Pregnancy is not an Excuse for an All-Day Buffet
You may find you want to eat more than your usual intake. However, you’re not exactly “eating for two.” Instead of eating more, focus on maintaining a healthy diet, says an expert from Bloomlife.com. Think quality, not quantity. Excessive weight gain may lead to gestational diabetes and complicate your pregnancy.
Buy Only What You Need
Buying everything in the baby store will hurt your wallet and clutter up your home! Consider your lifestyle and where you live. These will determine the clothing and furniture you’ll need for baby’s nursery and wardrobe. Remember that babies can grow rapidly during the first few months — there’s no need to buy a full complement of clothing unless you’re sure you need it.
Stocking the Pantry
You may want to give yourself a break to bond with your little one — or little ones — after you’ve given birth. While you can, try stocking up on freezer food. There are plenty of recipes you can find that are good for freezing for weeks, even months. A well-stocked freezer and pantry should tide you over during your adjustment period.
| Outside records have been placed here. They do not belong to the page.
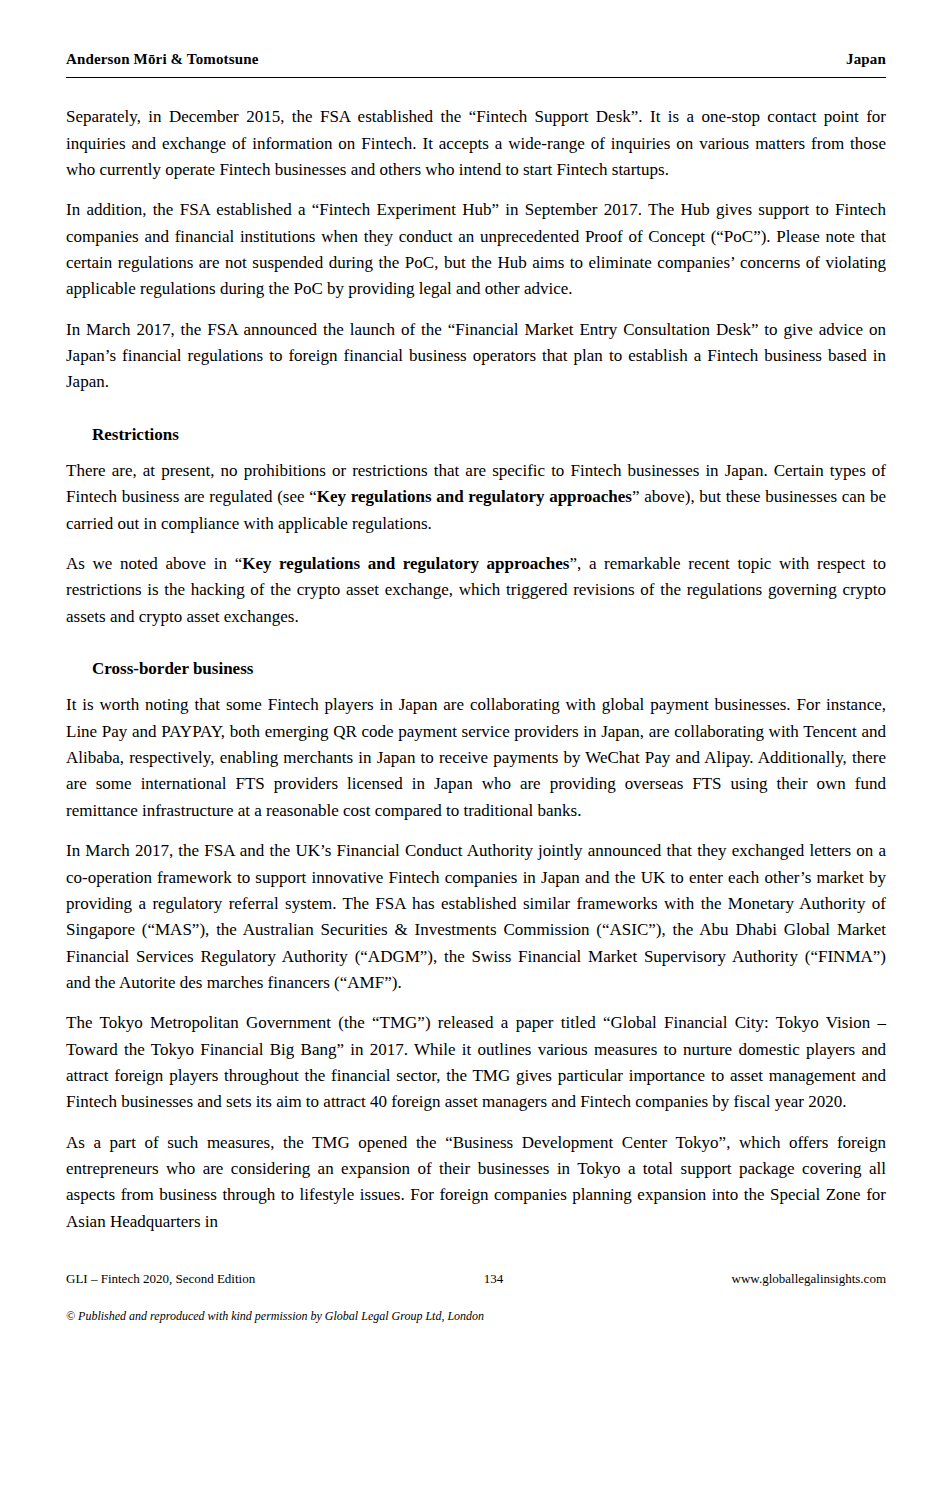Anderson Mōri & Tomotsune Japan
Separately, in December 2015, the FSA established the “Fintech Support Desk”. It is a one-stop contact point for inquiries and exchange of information on Fintech. It accepts a wide-range of inquiries on various matters from those who currently operate Fintech businesses and others who intend to start Fintech startups.
In addition, the FSA established a “Fintech Experiment Hub” in September 2017. The Hub gives support to Fintech companies and financial institutions when they conduct an unprecedented Proof of Concept (“PoC”). Please note that certain regulations are not suspended during the PoC, but the Hub aims to eliminate companies’ concerns of violating applicable regulations during the PoC by providing legal and other advice.
In March 2017, the FSA announced the launch of the “Financial Market Entry Consultation Desk” to give advice on Japan’s financial regulations to foreign financial business operators that plan to establish a Fintech business based in Japan.
Restrictions
There are, at present, no prohibitions or restrictions that are specific to Fintech businesses in Japan. Certain types of Fintech business are regulated (see “Key regulations and regulatory approaches” above), but these businesses can be carried out in compliance with applicable regulations.
As we noted above in “Key regulations and regulatory approaches”, a remarkable recent topic with respect to restrictions is the hacking of the crypto asset exchange, which triggered revisions of the regulations governing crypto assets and crypto asset exchanges.
Cross-border business
It is worth noting that some Fintech players in Japan are collaborating with global payment businesses. For instance, Line Pay and PAYPAY, both emerging QR code payment service providers in Japan, are collaborating with Tencent and Alibaba, respectively, enabling merchants in Japan to receive payments by WeChat Pay and Alipay. Additionally, there are some international FTS providers licensed in Japan who are providing overseas FTS using their own fund remittance infrastructure at a reasonable cost compared to traditional banks.
In March 2017, the FSA and the UK’s Financial Conduct Authority jointly announced that they exchanged letters on a co-operation framework to support innovative Fintech companies in Japan and the UK to enter each other’s market by providing a regulatory referral system. The FSA has established similar frameworks with the Monetary Authority of Singapore (“MAS”), the Australian Securities & Investments Commission (“ASIC”), the Abu Dhabi Global Market Financial Services Regulatory Authority (“ADGM”), the Swiss Financial Market Supervisory Authority (“FINMA”) and the Autorite des marches financers (“AMF”).
The Tokyo Metropolitan Government (the “TMG”) released a paper titled “Global Financial City: Tokyo Vision – Toward the Tokyo Financial Big Bang” in 2017. While it outlines various measures to nurture domestic players and attract foreign players throughout the financial sector, the TMG gives particular importance to asset management and Fintech businesses and sets its aim to attract 40 foreign asset managers and Fintech companies by fiscal year 2020.
As a part of such measures, the TMG opened the “Business Development Center Tokyo”, which offers foreign entrepreneurs who are considering an expansion of their businesses in Tokyo a total support package covering all aspects from business through to lifestyle issues. For foreign companies planning expansion into the Special Zone for Asian Headquarters in
GLI – Fintech 2020, Second Edition 134 www.globallegalinsights.com
© Published and reproduced with kind permission by Global Legal Group Ltd, London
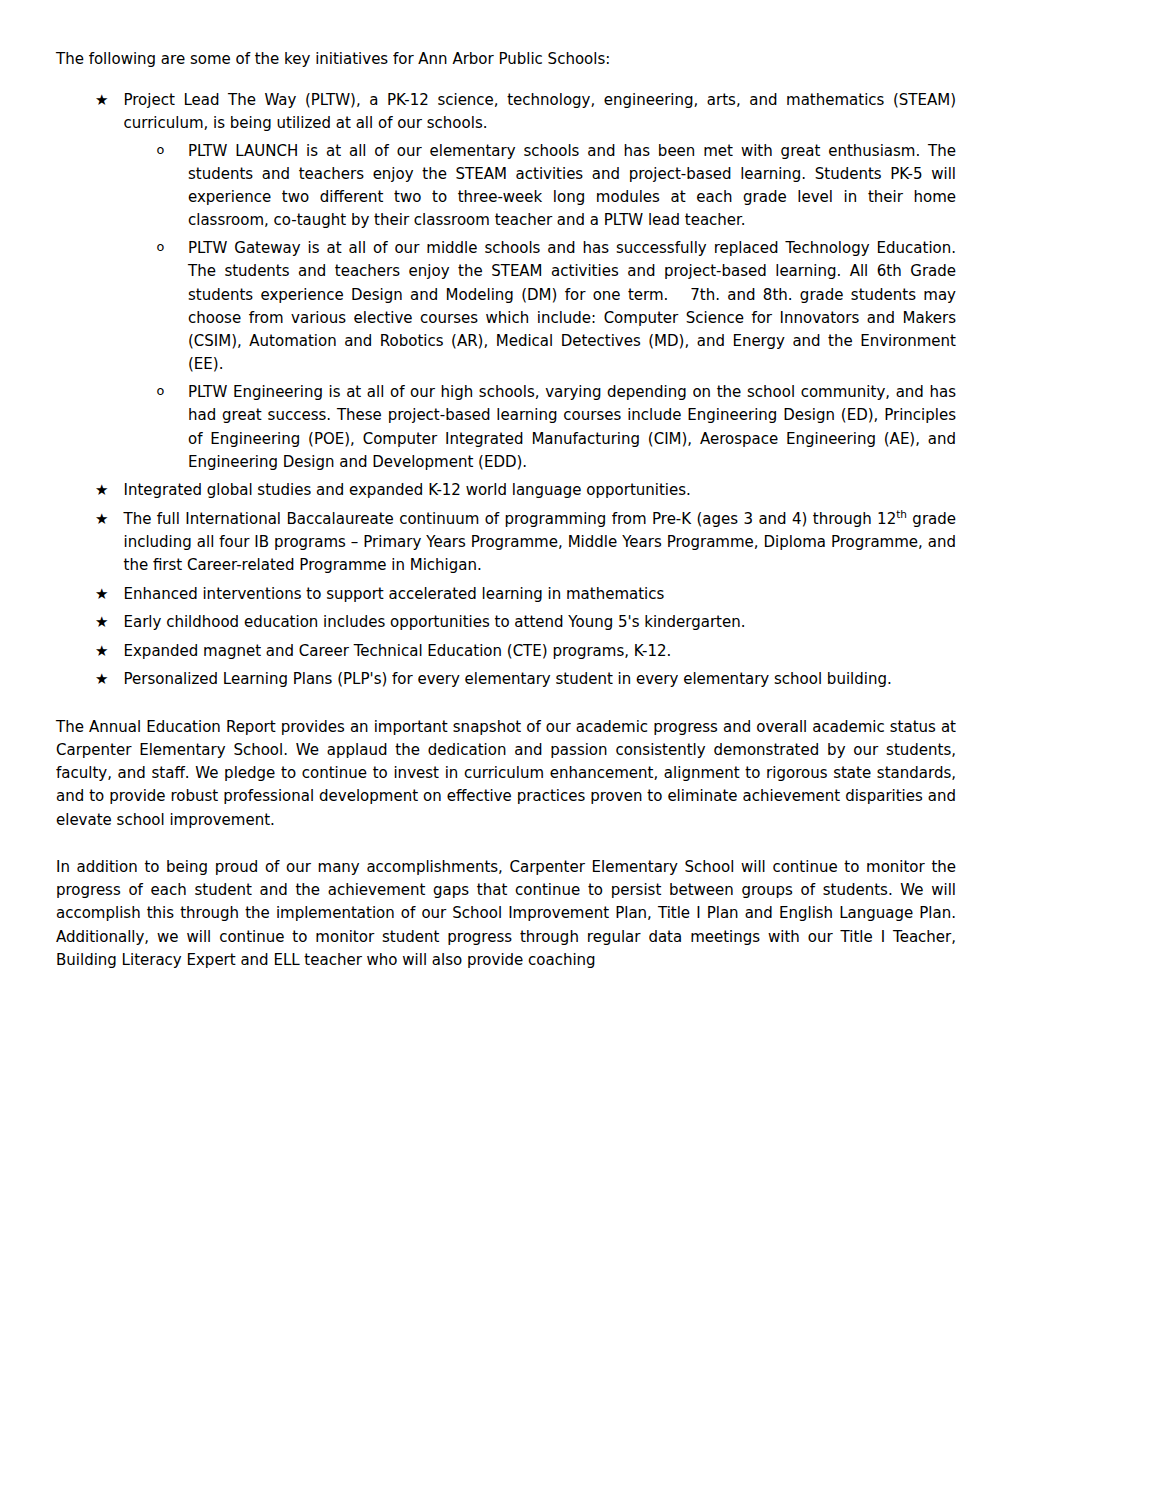The following are some of the key initiatives for Ann Arbor Public Schools:
Project Lead The Way (PLTW), a PK-12 science, technology, engineering, arts, and mathematics (STEAM) curriculum, is being utilized at all of our schools.
PLTW LAUNCH is at all of our elementary schools and has been met with great enthusiasm. The students and teachers enjoy the STEAM activities and project-based learning. Students PK-5 will experience two different two to three-week long modules at each grade level in their home classroom, co-taught by their classroom teacher and a PLTW lead teacher.
PLTW Gateway is at all of our middle schools and has successfully replaced Technology Education. The students and teachers enjoy the STEAM activities and project-based learning. All 6th Grade students experience Design and Modeling (DM) for one term. 7th. and 8th. grade students may choose from various elective courses which include: Computer Science for Innovators and Makers (CSIM), Automation and Robotics (AR), Medical Detectives (MD), and Energy and the Environment (EE).
PLTW Engineering is at all of our high schools, varying depending on the school community, and has had great success. These project-based learning courses include Engineering Design (ED), Principles of Engineering (POE), Computer Integrated Manufacturing (CIM), Aerospace Engineering (AE), and Engineering Design and Development (EDD).
Integrated global studies and expanded K-12 world language opportunities.
The full International Baccalaureate continuum of programming from Pre-K (ages 3 and 4) through 12th grade including all four IB programs – Primary Years Programme, Middle Years Programme, Diploma Programme, and the first Career-related Programme in Michigan.
Enhanced interventions to support accelerated learning in mathematics
Early childhood education includes opportunities to attend Young 5's kindergarten.
Expanded magnet and Career Technical Education (CTE) programs, K-12.
Personalized Learning Plans (PLP's) for every elementary student in every elementary school building.
The Annual Education Report provides an important snapshot of our academic progress and overall academic status at Carpenter Elementary School. We applaud the dedication and passion consistently demonstrated by our students, faculty, and staff. We pledge to continue to invest in curriculum enhancement, alignment to rigorous state standards, and to provide robust professional development on effective practices proven to eliminate achievement disparities and elevate school improvement.
In addition to being proud of our many accomplishments, Carpenter Elementary School will continue to monitor the progress of each student and the achievement gaps that continue to persist between groups of students. We will accomplish this through the implementation of our School Improvement Plan, Title I Plan and English Language Plan. Additionally, we will continue to monitor student progress through regular data meetings with our Title I Teacher, Building Literacy Expert and ELL teacher who will also provide coaching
Make sure you pack the essentials. This means your paperwork, toiletries, and comfortable clothing. While the hospital will provide gowns and socks, you may want to wear your own just to be more at ease. For the baby, bring coming home clothes and outdoor gear as necessary. In the car, make sure to have a warm blanket or two and that the car seat is properly installed.
How Do I Know?
The early stages of labor can be hard to spot but tell-tale signs include thick or blood-tinged discharge. More dramatically, your water might break in one sudden gush. Most reliable, however, is to count your contractions. Contractions counters are available online or via phone apps. True contractions will be regular and the pain or discomfort can increase over time. Concerned? Call your doctor or midwife if you’re still not sure. It’s always best to err on the side of caution!